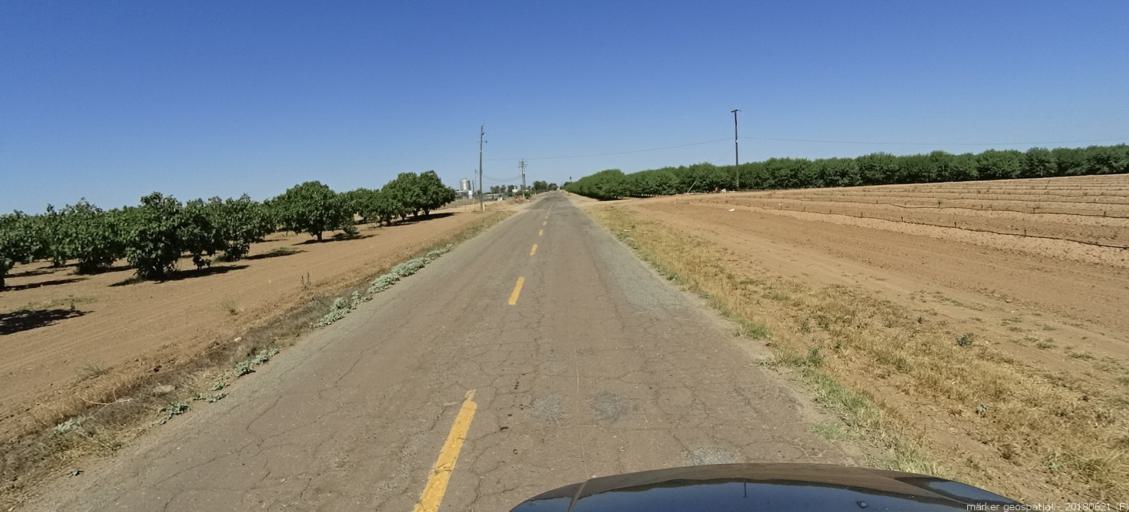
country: US
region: California
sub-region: Madera County
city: Parksdale
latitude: 36.9095
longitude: -119.9463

__Written exercise__. Please copy every line of the entries above word for word, leaving out the pictures.

__Solved problem__.
country: US
region: California
sub-region: Madera County
city: Parksdale
latitude: 36.9095
longitude: -119.9463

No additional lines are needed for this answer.